Friday, June 04, 2004

Dear Ms Craddock,

My name is Farid Parhad, I am an Assyrian, born in Iraq, who has lived for fifty years in the United States. I am very proud to be an Assyrian and a citizen of America. I am the sculptor of the first Assyrian public monument anywhere on earth in the last 2500 years. That would be the statue of Ashurbanipal installed in San Francisco`s Civic Center in 1988. My second Assyrian monument, of Queen Shumirum (Semiramis to the Greeks), will be installed in Chicago on the campus of the University of Chicago close to the Oriental Institute. I currently live and work in Mexico.

(Note: I have attached a photo of the Ashurbanipal Monument to this e-mail)

I write to tell you that you are being told an old fairy tale by those Assyrians who insist that the descendants of the ancient Assyrians are today exclusively Christian. This is not the case. The majority of the Assyrians today are Muslim, having either held off converting from their religion of Ashur till the Muslim Conquest around 700 AD...or converted away from Christianity to Islam after that.

*Instructions*
1) According to the letter to Ms Craddock, where and in what year was the statue of Ashurbanipal installed?
2) Continue the letter to Ms Craddock from where it stops, in the same voice.
The entries are separate material and have no connection to the letter to Ms Craddock.

*Listing*
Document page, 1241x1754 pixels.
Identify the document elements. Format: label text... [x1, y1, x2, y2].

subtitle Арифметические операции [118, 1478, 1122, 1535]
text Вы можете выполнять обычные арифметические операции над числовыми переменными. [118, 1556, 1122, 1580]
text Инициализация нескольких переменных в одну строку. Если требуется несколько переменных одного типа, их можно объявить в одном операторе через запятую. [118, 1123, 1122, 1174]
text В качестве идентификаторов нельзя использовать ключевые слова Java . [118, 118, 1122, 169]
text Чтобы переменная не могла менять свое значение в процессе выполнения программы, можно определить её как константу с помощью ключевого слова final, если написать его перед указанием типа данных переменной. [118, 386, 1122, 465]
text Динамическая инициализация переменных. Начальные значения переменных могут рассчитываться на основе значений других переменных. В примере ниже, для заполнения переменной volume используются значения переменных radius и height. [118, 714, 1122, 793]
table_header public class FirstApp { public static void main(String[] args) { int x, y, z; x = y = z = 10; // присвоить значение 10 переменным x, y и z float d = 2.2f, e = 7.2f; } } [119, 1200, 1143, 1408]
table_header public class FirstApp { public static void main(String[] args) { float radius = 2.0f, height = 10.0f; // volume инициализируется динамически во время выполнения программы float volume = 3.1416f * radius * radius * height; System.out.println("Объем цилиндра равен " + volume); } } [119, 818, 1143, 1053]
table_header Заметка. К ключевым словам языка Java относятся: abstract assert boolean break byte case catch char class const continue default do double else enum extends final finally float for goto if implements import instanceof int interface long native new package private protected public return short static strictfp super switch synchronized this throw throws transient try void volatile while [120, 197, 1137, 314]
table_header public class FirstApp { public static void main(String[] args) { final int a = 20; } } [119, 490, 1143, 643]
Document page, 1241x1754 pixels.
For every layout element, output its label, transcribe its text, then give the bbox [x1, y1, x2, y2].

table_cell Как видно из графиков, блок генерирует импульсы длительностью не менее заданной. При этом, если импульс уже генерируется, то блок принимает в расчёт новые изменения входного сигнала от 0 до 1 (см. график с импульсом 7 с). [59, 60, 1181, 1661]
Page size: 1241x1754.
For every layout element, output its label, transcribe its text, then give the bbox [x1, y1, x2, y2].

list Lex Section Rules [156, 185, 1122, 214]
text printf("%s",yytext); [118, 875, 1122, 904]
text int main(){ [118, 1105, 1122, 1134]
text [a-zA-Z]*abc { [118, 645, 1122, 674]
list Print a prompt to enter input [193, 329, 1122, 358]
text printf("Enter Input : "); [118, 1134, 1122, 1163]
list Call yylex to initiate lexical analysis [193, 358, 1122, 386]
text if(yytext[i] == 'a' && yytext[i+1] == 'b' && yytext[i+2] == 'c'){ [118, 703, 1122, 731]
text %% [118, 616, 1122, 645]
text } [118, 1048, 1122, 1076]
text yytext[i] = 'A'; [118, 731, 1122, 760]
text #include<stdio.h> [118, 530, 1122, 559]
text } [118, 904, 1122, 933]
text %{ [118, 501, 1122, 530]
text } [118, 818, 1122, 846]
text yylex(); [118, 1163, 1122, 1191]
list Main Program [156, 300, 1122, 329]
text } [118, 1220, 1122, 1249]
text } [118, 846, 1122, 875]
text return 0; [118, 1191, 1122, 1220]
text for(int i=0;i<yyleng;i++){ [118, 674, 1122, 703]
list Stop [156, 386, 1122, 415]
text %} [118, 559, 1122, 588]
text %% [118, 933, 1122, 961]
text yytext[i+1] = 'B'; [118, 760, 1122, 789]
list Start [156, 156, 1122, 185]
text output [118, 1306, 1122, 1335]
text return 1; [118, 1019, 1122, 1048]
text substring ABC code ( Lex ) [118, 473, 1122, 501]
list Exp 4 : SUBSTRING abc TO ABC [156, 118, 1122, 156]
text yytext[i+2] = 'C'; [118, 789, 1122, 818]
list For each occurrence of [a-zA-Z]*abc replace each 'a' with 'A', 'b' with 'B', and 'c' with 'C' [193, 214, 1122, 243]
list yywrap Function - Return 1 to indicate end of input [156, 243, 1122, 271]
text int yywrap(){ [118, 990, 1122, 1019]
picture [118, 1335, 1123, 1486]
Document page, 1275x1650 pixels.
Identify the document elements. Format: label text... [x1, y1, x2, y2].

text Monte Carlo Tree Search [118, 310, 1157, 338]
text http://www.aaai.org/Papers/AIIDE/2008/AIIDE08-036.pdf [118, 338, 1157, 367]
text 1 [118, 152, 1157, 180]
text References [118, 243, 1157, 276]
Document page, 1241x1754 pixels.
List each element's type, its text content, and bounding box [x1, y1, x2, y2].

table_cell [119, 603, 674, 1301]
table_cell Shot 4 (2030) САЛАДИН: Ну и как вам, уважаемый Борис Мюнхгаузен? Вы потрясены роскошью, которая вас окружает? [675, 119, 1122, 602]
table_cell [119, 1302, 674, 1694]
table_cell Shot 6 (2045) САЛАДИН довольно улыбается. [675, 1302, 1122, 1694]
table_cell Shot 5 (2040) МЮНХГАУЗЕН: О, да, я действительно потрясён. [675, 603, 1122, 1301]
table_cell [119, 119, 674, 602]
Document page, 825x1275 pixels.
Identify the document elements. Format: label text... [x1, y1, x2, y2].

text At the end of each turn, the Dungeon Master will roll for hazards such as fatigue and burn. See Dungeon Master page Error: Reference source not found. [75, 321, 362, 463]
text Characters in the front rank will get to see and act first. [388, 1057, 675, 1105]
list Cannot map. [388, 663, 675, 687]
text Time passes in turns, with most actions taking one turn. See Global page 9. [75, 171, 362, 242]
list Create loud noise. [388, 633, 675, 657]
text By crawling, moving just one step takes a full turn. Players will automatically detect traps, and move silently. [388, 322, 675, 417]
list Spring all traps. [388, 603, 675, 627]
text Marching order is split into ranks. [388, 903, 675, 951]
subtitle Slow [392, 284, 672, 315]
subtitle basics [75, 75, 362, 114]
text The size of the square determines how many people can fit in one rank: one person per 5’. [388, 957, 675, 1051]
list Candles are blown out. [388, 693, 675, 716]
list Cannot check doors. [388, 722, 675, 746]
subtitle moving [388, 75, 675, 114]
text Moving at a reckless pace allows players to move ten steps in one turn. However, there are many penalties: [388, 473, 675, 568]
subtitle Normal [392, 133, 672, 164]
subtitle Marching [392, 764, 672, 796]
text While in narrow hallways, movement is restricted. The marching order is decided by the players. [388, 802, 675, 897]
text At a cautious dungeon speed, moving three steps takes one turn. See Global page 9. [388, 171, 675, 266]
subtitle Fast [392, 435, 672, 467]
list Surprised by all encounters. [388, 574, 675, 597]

*Task results*
1) It was installed in San Francisco's Civic Center in 1988.

2)
Those who remained Christian removed themselves from public life while the Assyrians who converted to Islam joined forces with the Arab Muslims to create yet another glorious empire whose Art and Culture all bear the unmistakable stamp of the many civilizations that graced what we call BetNahrain, Mesopotamia to the West...The "Land Between the Rivers" Tigris and Euphrates.

What the people you interviewed for your article are telling you is what the Christian churches in their villages have been telling them for centuries. They have been taught to deny the obvious truth that religion does not make people Assyrian. The things that the Christian minority that calls itself the only and the true remnant of the ancient Assyrians, who were decidedly not Christian, suffered in the Middle East came about as a result of their eager hope that Western Christianity would somehow restore Iraq to Christianity, or carve out a small section for this Christian minority. This belief of theirs has caused them time and again to betray their neighbors and country, much as they are working with the occupying forces of Iraq today...a fact that will again earn them the ill will of the Assyrian Muslim majority. It is this fact for which they suffered any retribution and not because they are Christians and certainly not because they are Assyrian.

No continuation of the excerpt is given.